## TASK ITEM
When writing out the listing below, reproduce every word exactly and skip the pictures.

## DATASET CONTENT
───

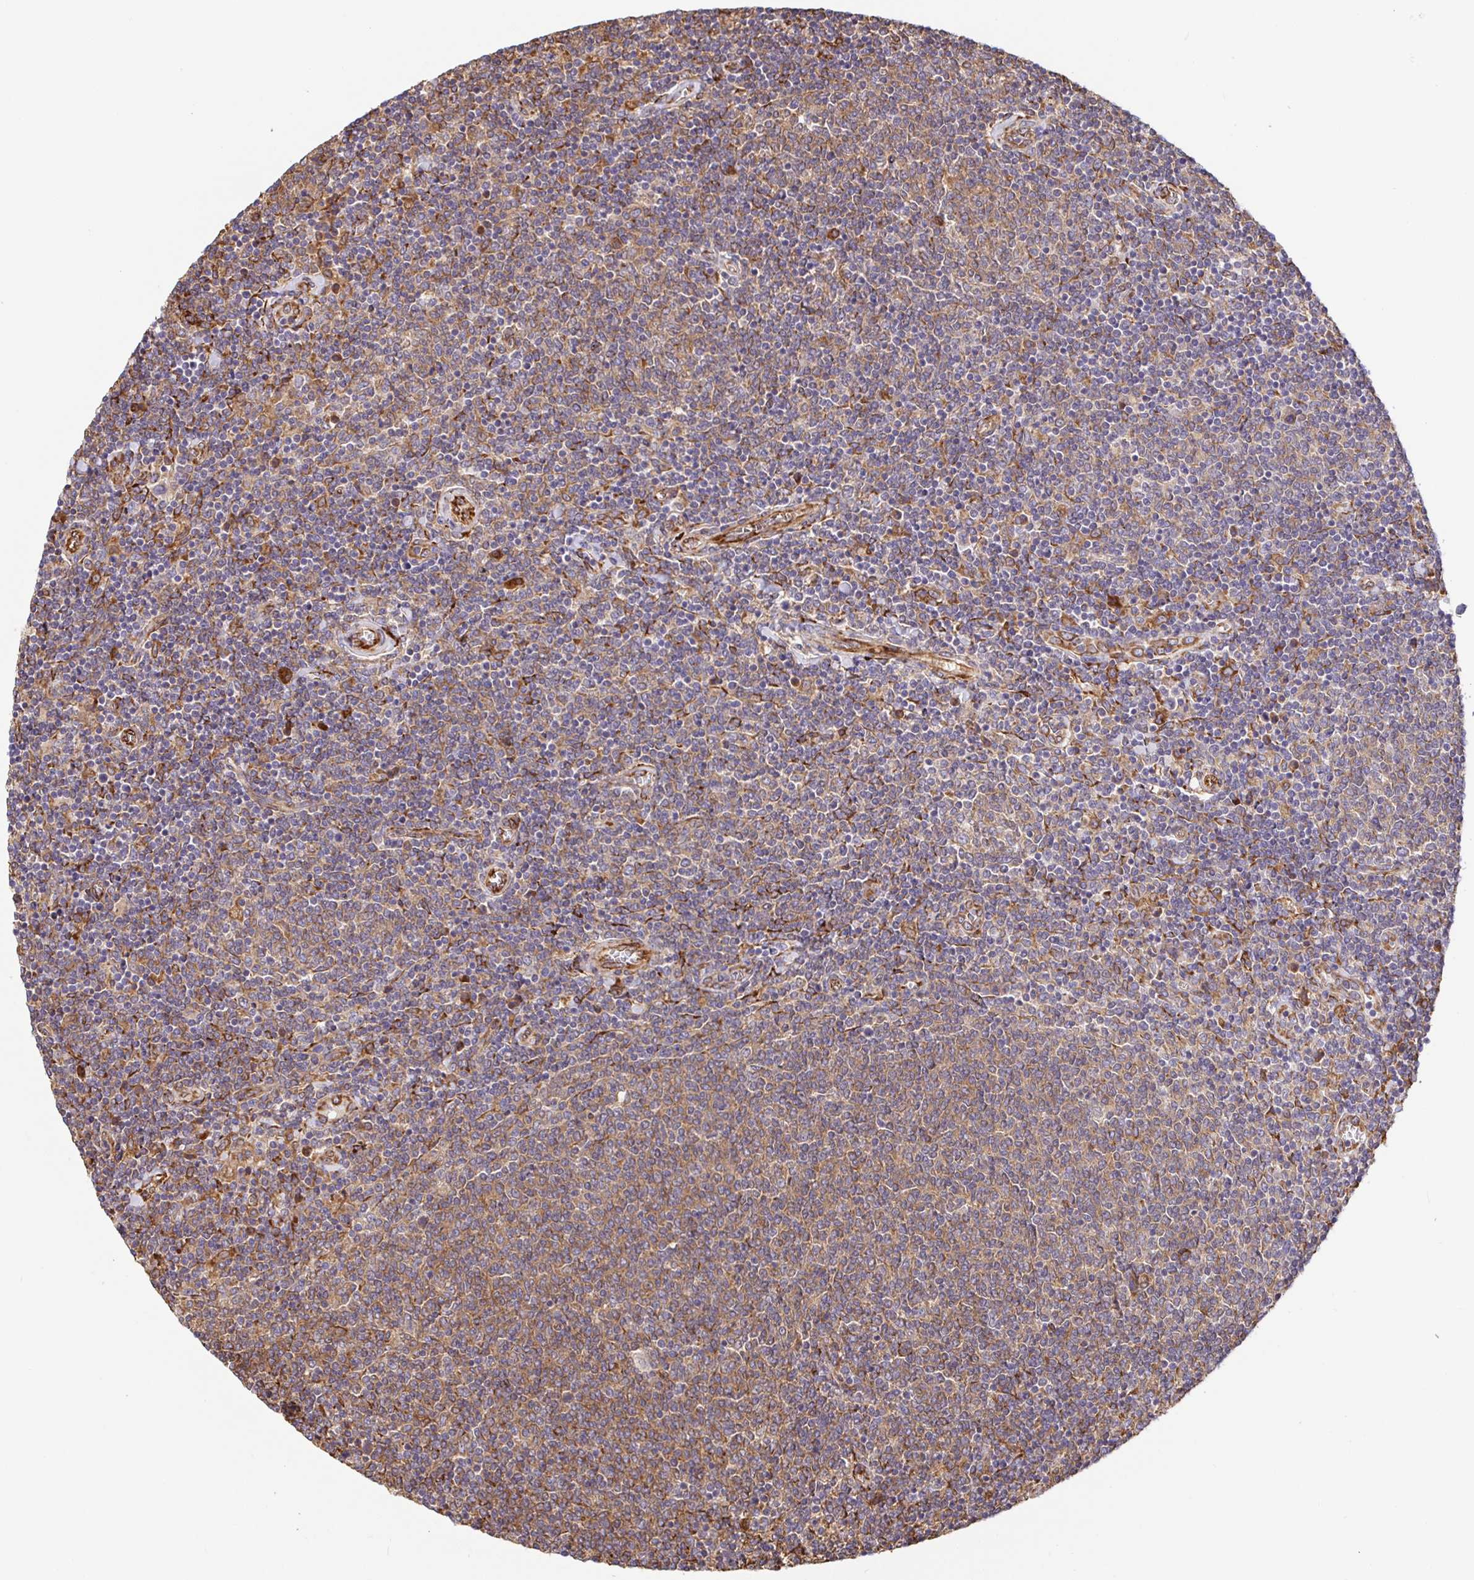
{"staining": {"intensity": "moderate", "quantity": "25%-75%", "location": "cytoplasmic/membranous"}, "tissue": "lymphoma", "cell_type": "Tumor cells", "image_type": "cancer", "snomed": [{"axis": "morphology", "description": "Malignant lymphoma, non-Hodgkin's type, Low grade"}, {"axis": "topography", "description": "Lymph node"}], "caption": "A micrograph showing moderate cytoplasmic/membranous positivity in approximately 25%-75% of tumor cells in lymphoma, as visualized by brown immunohistochemical staining.", "gene": "MAOA", "patient": {"sex": "male", "age": 52}}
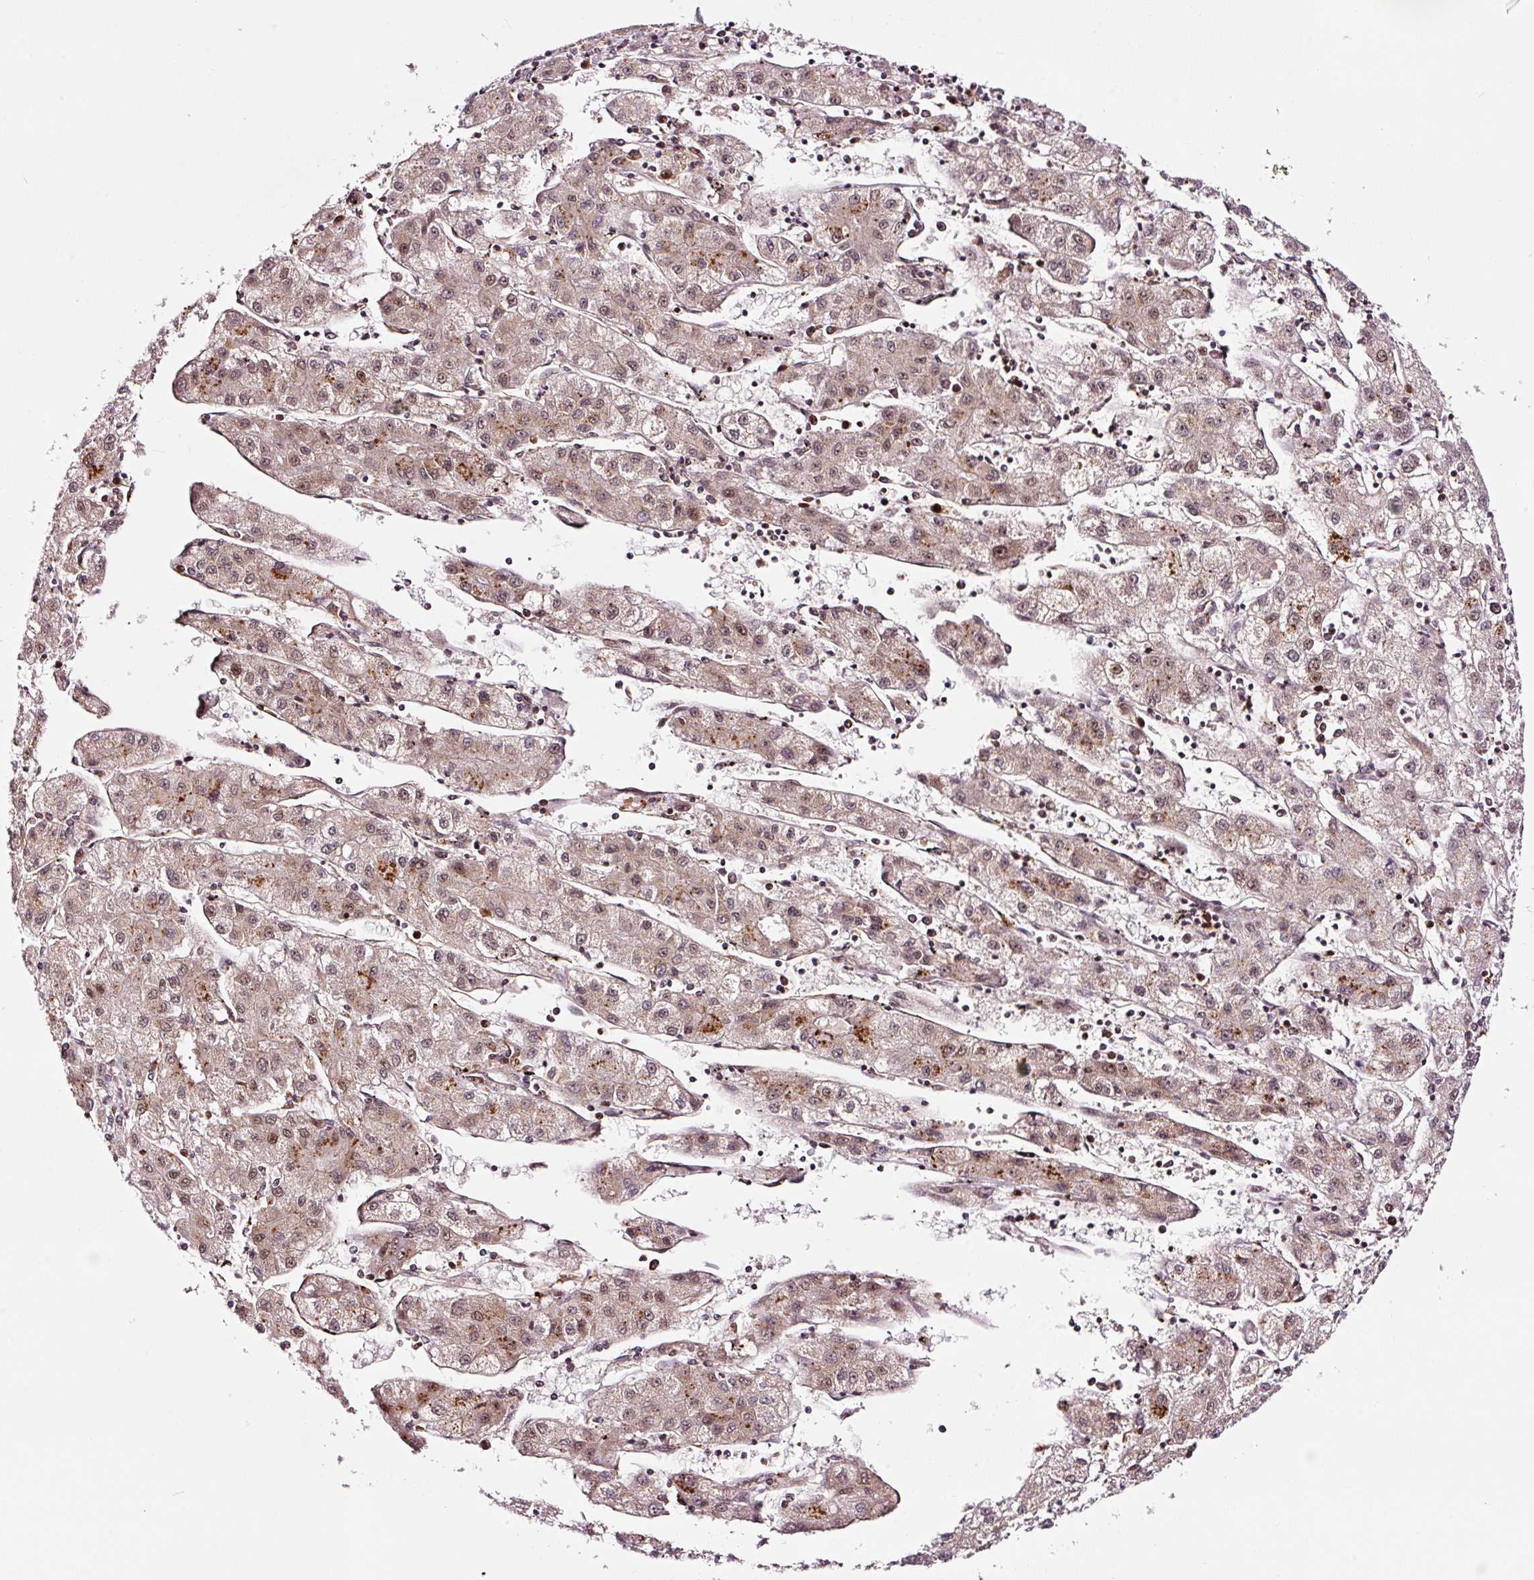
{"staining": {"intensity": "weak", "quantity": "25%-75%", "location": "cytoplasmic/membranous,nuclear"}, "tissue": "liver cancer", "cell_type": "Tumor cells", "image_type": "cancer", "snomed": [{"axis": "morphology", "description": "Carcinoma, Hepatocellular, NOS"}, {"axis": "topography", "description": "Liver"}], "caption": "A brown stain highlights weak cytoplasmic/membranous and nuclear staining of a protein in liver cancer (hepatocellular carcinoma) tumor cells. (DAB (3,3'-diaminobenzidine) IHC with brightfield microscopy, high magnification).", "gene": "RFC4", "patient": {"sex": "male", "age": 72}}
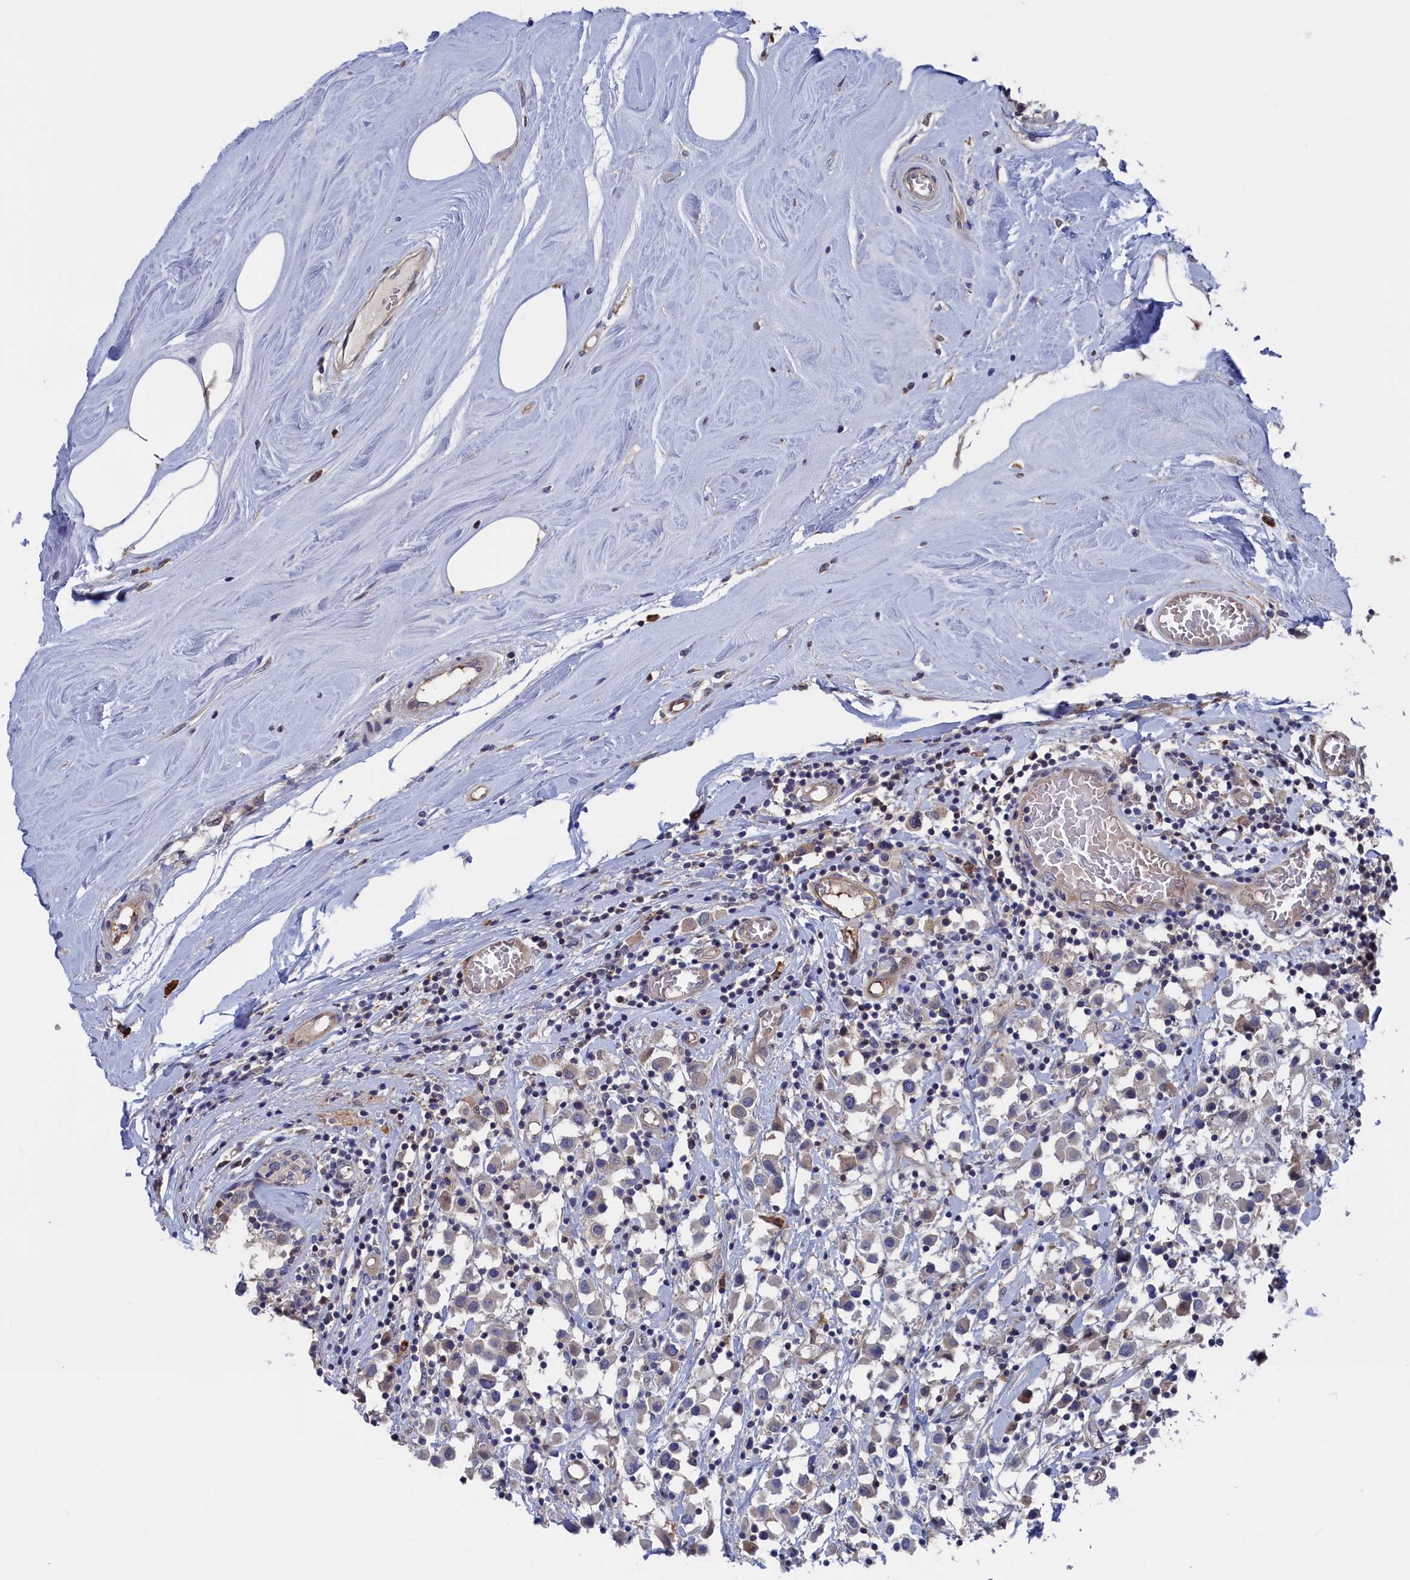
{"staining": {"intensity": "weak", "quantity": "<25%", "location": "cytoplasmic/membranous"}, "tissue": "breast cancer", "cell_type": "Tumor cells", "image_type": "cancer", "snomed": [{"axis": "morphology", "description": "Duct carcinoma"}, {"axis": "topography", "description": "Breast"}], "caption": "Micrograph shows no significant protein positivity in tumor cells of breast cancer.", "gene": "NUTF2", "patient": {"sex": "female", "age": 61}}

───

## SOLUTION TO THE PROBLEM
{"staining": {"intensity": "moderate", "quantity": "25%-75%", "location": "cytoplasmic/membranous"}, "tissue": "lymphoma", "cell_type": "Tumor cells", "image_type": "cancer", "snomed": [{"axis": "morphology", "description": "Malignant lymphoma, non-Hodgkin's type, Low grade"}, {"axis": "topography", "description": "Lymph node"}], "caption": "A micrograph showing moderate cytoplasmic/membranous positivity in approximately 25%-75% of tumor cells in lymphoma, as visualized by brown immunohistochemical staining.", "gene": "MAOA", "patient": {"sex": "male", "age": 52}}
{"staining": {"intensity": "weak", "quantity": "25%-75%", "location": "cytoplasmic/membranous,nuclear"}, "tissue": "liver cancer", "cell_type": "Tumor cells", "image_type": "cancer", "snomed": [{"axis": "morphology", "description": "Carcinoma, Hepatocellular, NOS"}, {"axis": "topography", "description": "Liver"}], "caption": "A brown stain highlights weak cytoplasmic/membranous and nuclear staining of a protein in liver cancer (hepatocellular carcinoma) tumor cells. (DAB (3,3'-diaminobenzidine) IHC with brightfield microscopy, high magnification).", "gene": "RFC4", "patient": {"sex": "male", "age": 72}}
{"staining": {"intensity": "weak", "quantity": "<25%", "location": "cytoplasmic/membranous"}, "tissue": "breast cancer", "cell_type": "Tumor cells", "image_type": "cancer", "snomed": [{"axis": "morphology", "description": "Duct carcinoma"}, {"axis": "topography", "description": "Breast"}], "caption": "Micrograph shows no significant protein positivity in tumor cells of breast cancer.", "gene": "NUTF2", "patient": {"sex": "female", "age": 61}}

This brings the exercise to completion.